Cathy Renna, a public relations consultant in Washington who is married to a woman and has a 4-year-old daughter, said that equating references to gay parents with sex is "like saying that introducing someone's mother and father to a class means you are talking about heterosexual sex."

But Renna agrees that same-sex marriage supporters need a different comeback to the kids-and-schools argument.

"This idea that gay people are coming to eat your children is a long-standing tactic of the right wing," she said. "The response to those ads that not only has more truth, but more integrity, is that we live in a diverse world and our kids know that. And it's irresponsible for us not to talk about the world we live in in age-appropriate ways."

In California, some gay rights groups want to try to repeal Proposition 8 at the ballot box next year.

There has been talk about including language in the new measure stating that nothing in it is meant to mandate the teaching of same-sex marriage in schools.

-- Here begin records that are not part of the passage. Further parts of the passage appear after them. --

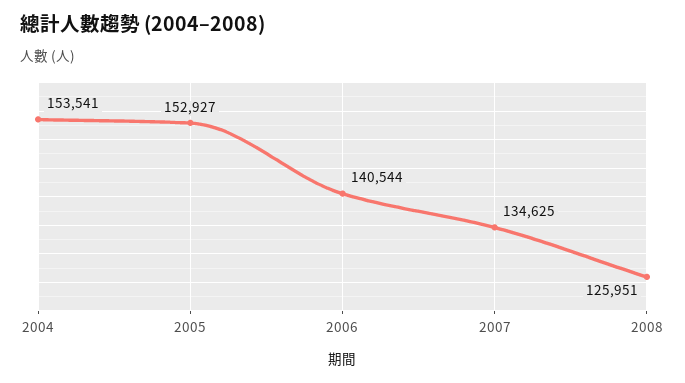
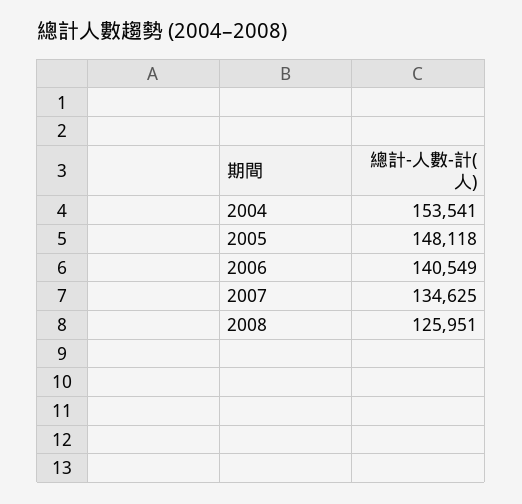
  {
    "2004": 153541,
-   "2005": 152927,
+   "2005": 148118,
-   "2006": 140544,
+   "2006": 140549,
    "2007": 134625,
    "2008": 125951
  }

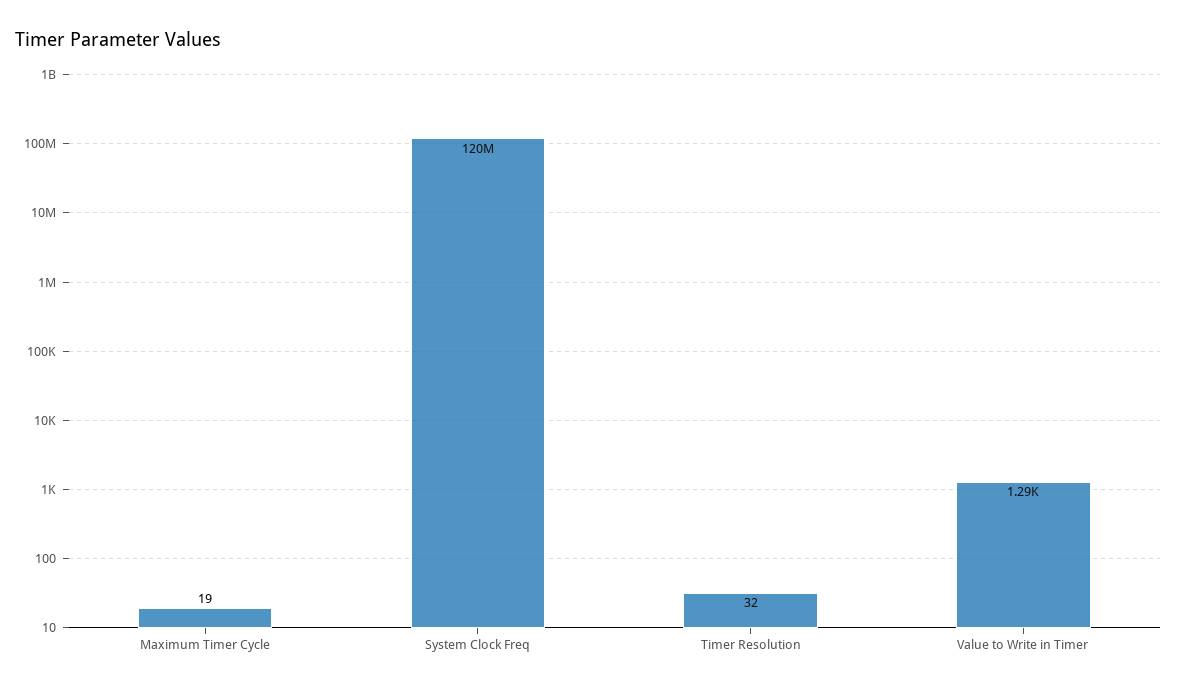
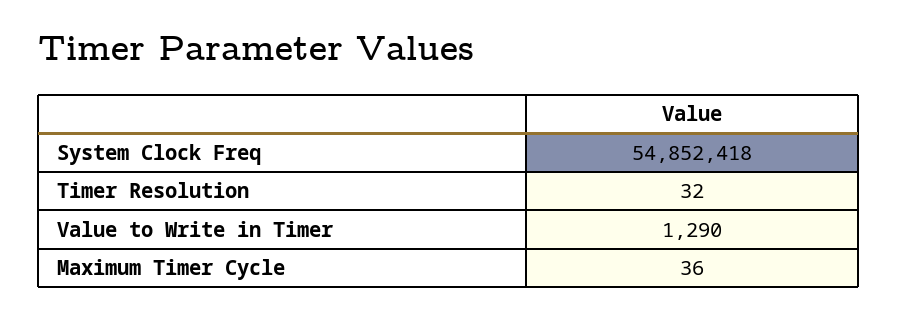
  {
-   "Maximum Timer Cycle": 19,
+   "Maximum Timer Cycle": 36,
-   "System Clock Freq": 120000000,
+   "System Clock Freq": 54852418,
    "Timer Resolution": 32,
    "Value to Write in Timer": 1290
  }

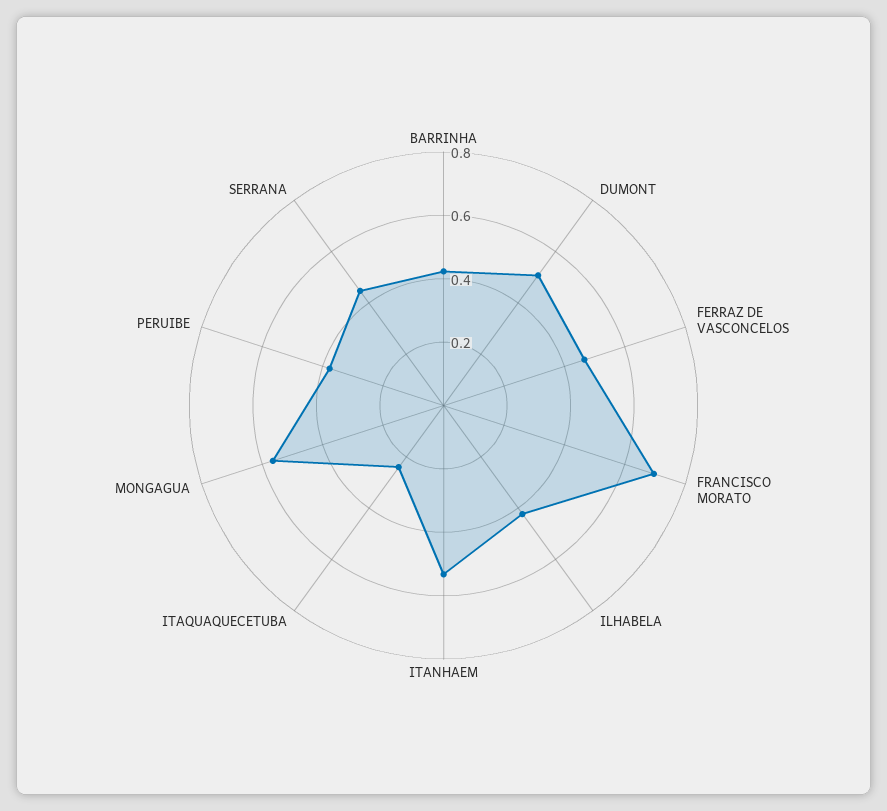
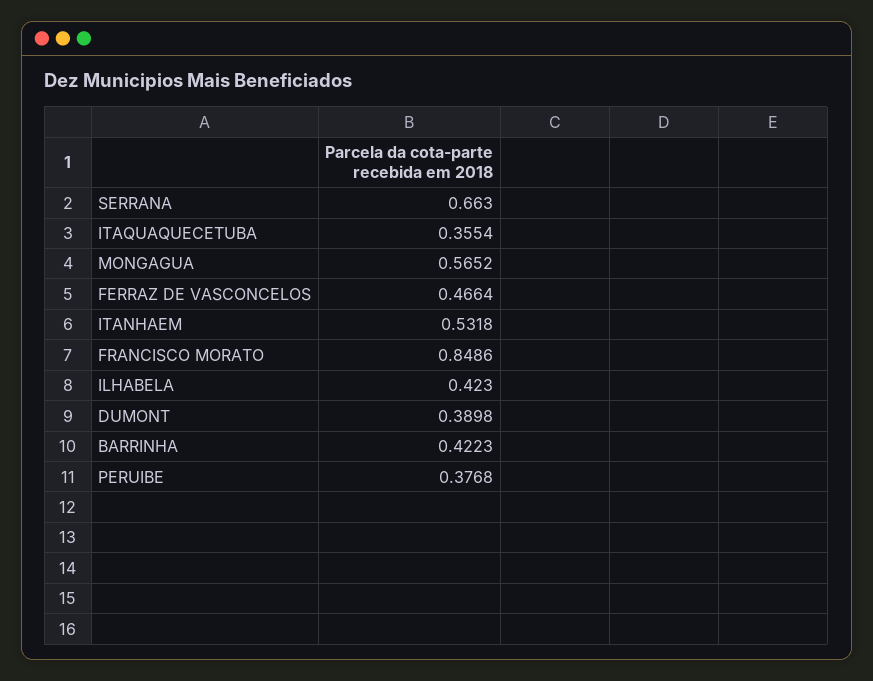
  {
    "BARRINHA": 0.4223,
-   "DUMONT": 0.5,
+   "DUMONT": 0.3898,
    "FERRAZ DE VASCONCELOS": 0.4664,
-   "FRANCISCO MORATO": 0.7,
+   "FRANCISCO MORATO": 0.8486,
    "ILHABELA": 0.423,
    "ITANHAEM": 0.5318,
-   "ITAQUAQUECETUBA": 0.25,
+   "ITAQUAQUECETUBA": 0.3554,
    "MONGAGUA": 0.5652,
    "PERUIBE": 0.3768,
-   "SERRANA": 0.45
+   "SERRANA": 0.663
  }

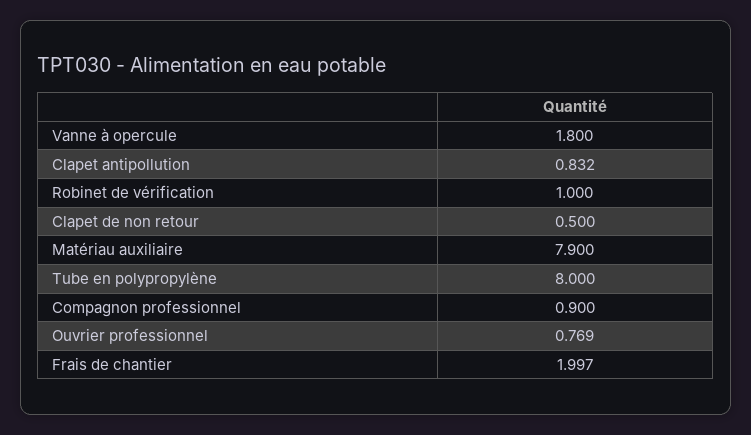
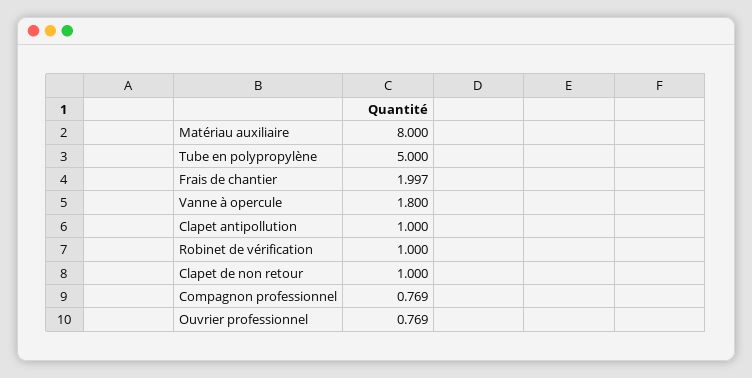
  {
    "Vanne à opercule": 1.8,
-   "Clapet antipollution": 0.832,
+   "Clapet antipollution": 1,
    "Robinet de vérification": 1,
-   "Clapet de non retour": 0.5,
+   "Clapet de non retour": 1,
-   "Matériau auxiliaire": 7.9,
+   "Matériau auxiliaire": 8,
-   "Tube en polypropylène": 8,
+   "Tube en polypropylène": 5,
-   "Compagnon professionnel": 0.9,
+   "Compagnon professionnel": 0.769,
    "Ouvrier professionnel": 0.769,
    "Frais de chantier": 1.997
  }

But some gay-rights advocates fear that such wording could be used to undermine the way gay subjects are treated in schools now, said Chaz Lowe, founder of Yes! on Equality.

Melissa Murray, an assistant law professor at the University of California who researched the messages used in the Proposition 8 campaign, said gay marriage advocates underestimated how deeply Schubert and Flint's carefully crafted schools message resonated with the public.

One reason the idea resonated so deeply is it changed the debate from one of equal rights to the equally cherished notion of individual rights, something gay activists should keep in mind as the marriage moves to other states, Murray said.

"Parents are always thinking about how do I keep unwanted influences out of my children's lives? And it's a lot harder to do that as a parent if that influence is the state," Murray said. "That's the fear they are tapping into. ... and they are just going to keep repackaging it, because it works."

___

Sharp contributed from Portland, Maine. Associated Press Writer Russell Contreras contributed from Boston.